• **The task**: Line by line, set down all the data below exactly, omitting any picture.

• **Dataset**:
______

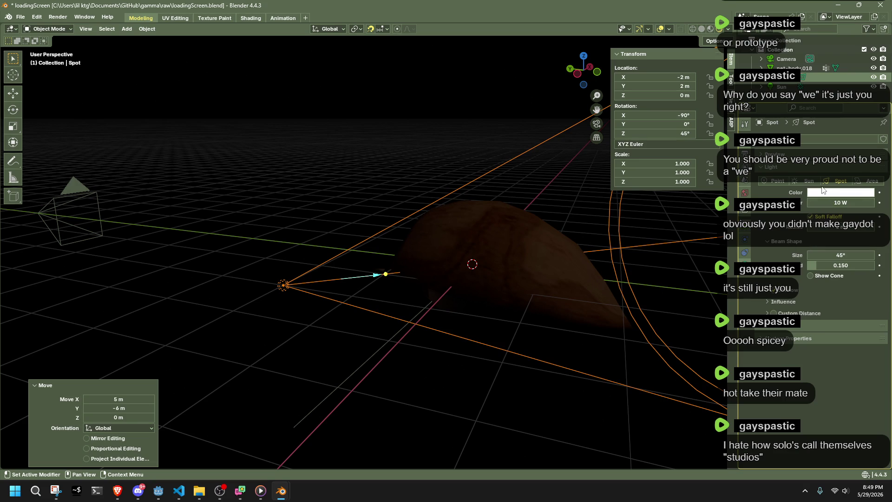
Raise the spot light's power to 1000 W and set it farther back at -4.4, 4.8, then check through the camera
drag(824, 202, 853, 203)
double_click(831, 202)
text(100)
key(Return)
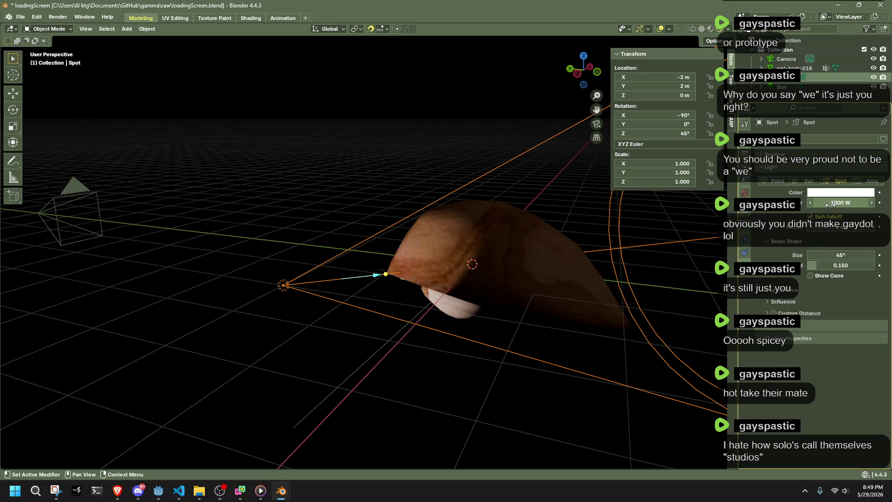
key(KP_7)
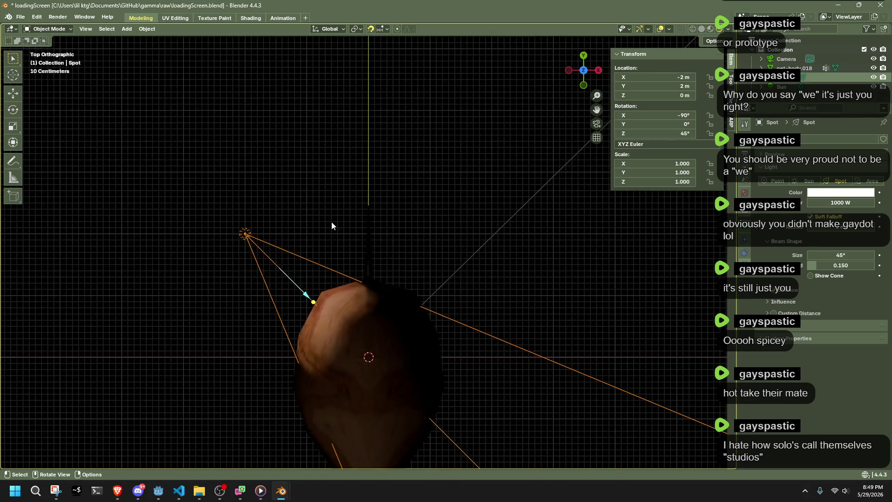
key(g)
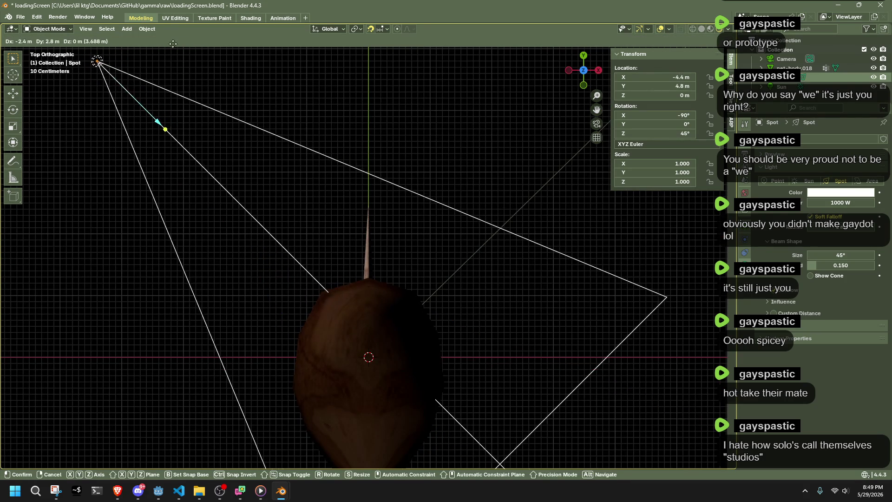
click(172, 45)
mouse_move(488, 105)
middle_down()
mouse_move(573, 95)
mouse_move(564, 94)
middle_up()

______

• **Result**:
Raise the spot light's power to 1000 W and set it farther back at -4.4, 4.8, then check through the camera
drag(824, 202, 853, 203)
double_click(831, 202)
text(100)
key(Return)
key(KP_7)
key(g)
click(172, 45)
mouse_move(488, 105)
middle_down()
mouse_move(573, 95)
mouse_move(564, 94)
middle_up()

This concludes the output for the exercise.